We were talking one day and he said he was spending about $500 per day...PER DAY to keep the generator going to the pumps on his irrigation system and still, the hay wasn't growing. He got one "okay" cutting of his grass hay about July and got a really dinky second cutting about a month ago. Don't get me wrong, it's still good hay, there just wasn't much of it. He managed about 65 bales on a spread that normally produces 200+ (big squares).
     
    10-23-2011, 01:13 PM
  #30
dee
Started
I hear you - we got some rain this month, but it's been so dang hot that nothing is growing - it's all gone dormant. We thought it might grow enough to get a skimpy cutting with the rain and the cooler weather we are having now, but nope.

We did plant some winter rye in our pasture - it's been nothing but bare ground from where we cut out a bunch of trees and brush, trying to clear all that crap out. We timed it right, and the rye is coming up beautifully. Sadly, there is not nearly enough yet for the horses.

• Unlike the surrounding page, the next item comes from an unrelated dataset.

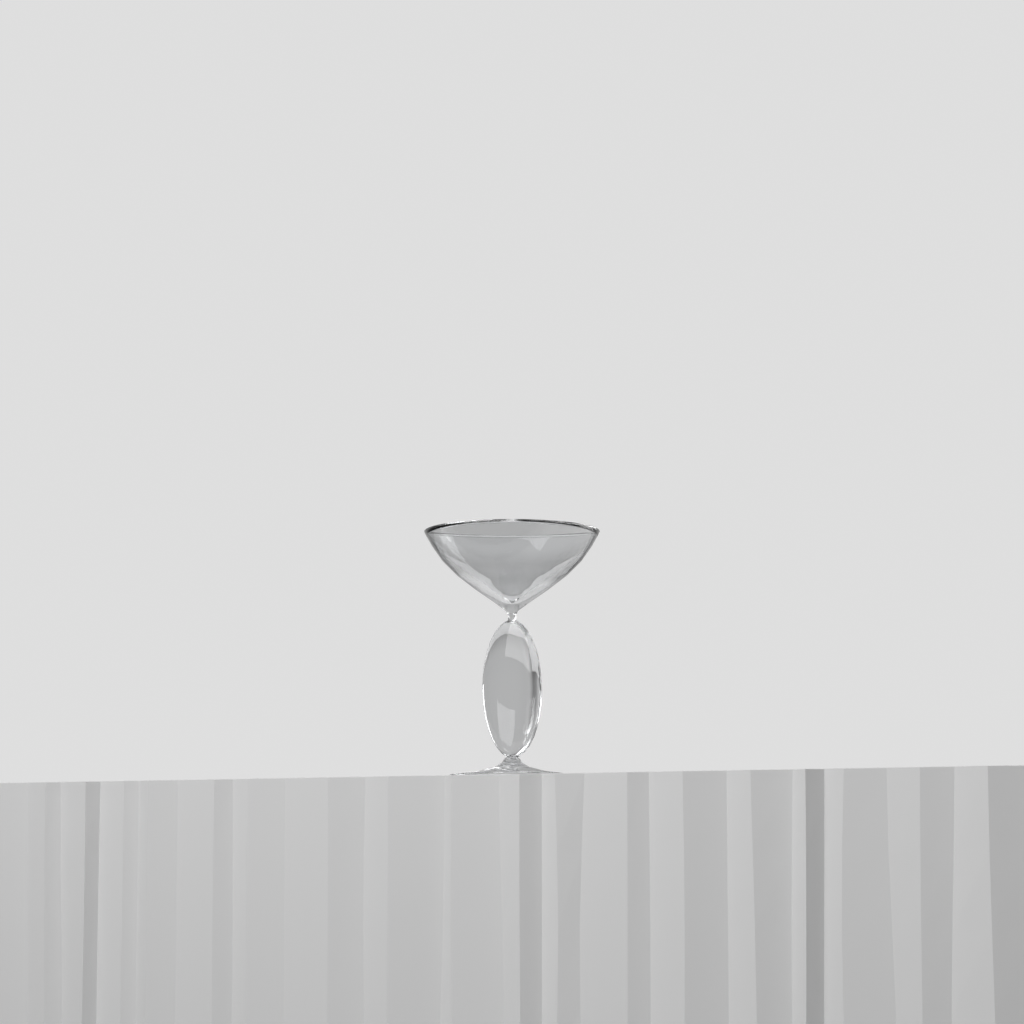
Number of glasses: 1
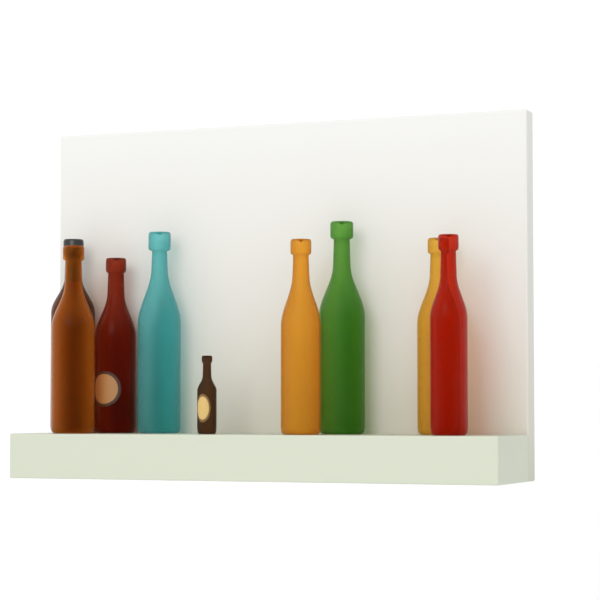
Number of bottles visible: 9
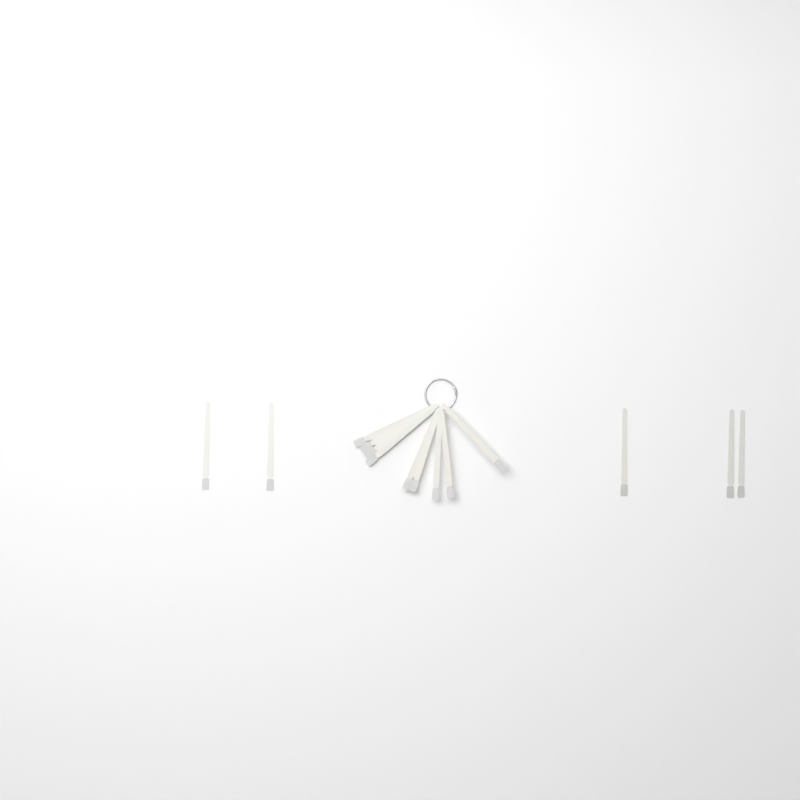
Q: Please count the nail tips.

We did turn them out yesterday for an hour or so - didn't want them out any longer than that because they aren't used to green grass - they've had to be on hay all summer. They munched on the rye for a few minutes, but then disappeard to the other side of the pond (we haven't seeded over there.) Went to see what the big attraction was - and found bermuda grass! It's growing in some of the areas that we cleared - it must have been dormant there for years. There isn't a lot of it, but there are a lot of tiny patches all over the place.

I think we are going to try a little fertilizer where the bermuda grass is and see if it will spread more. I'm so excited!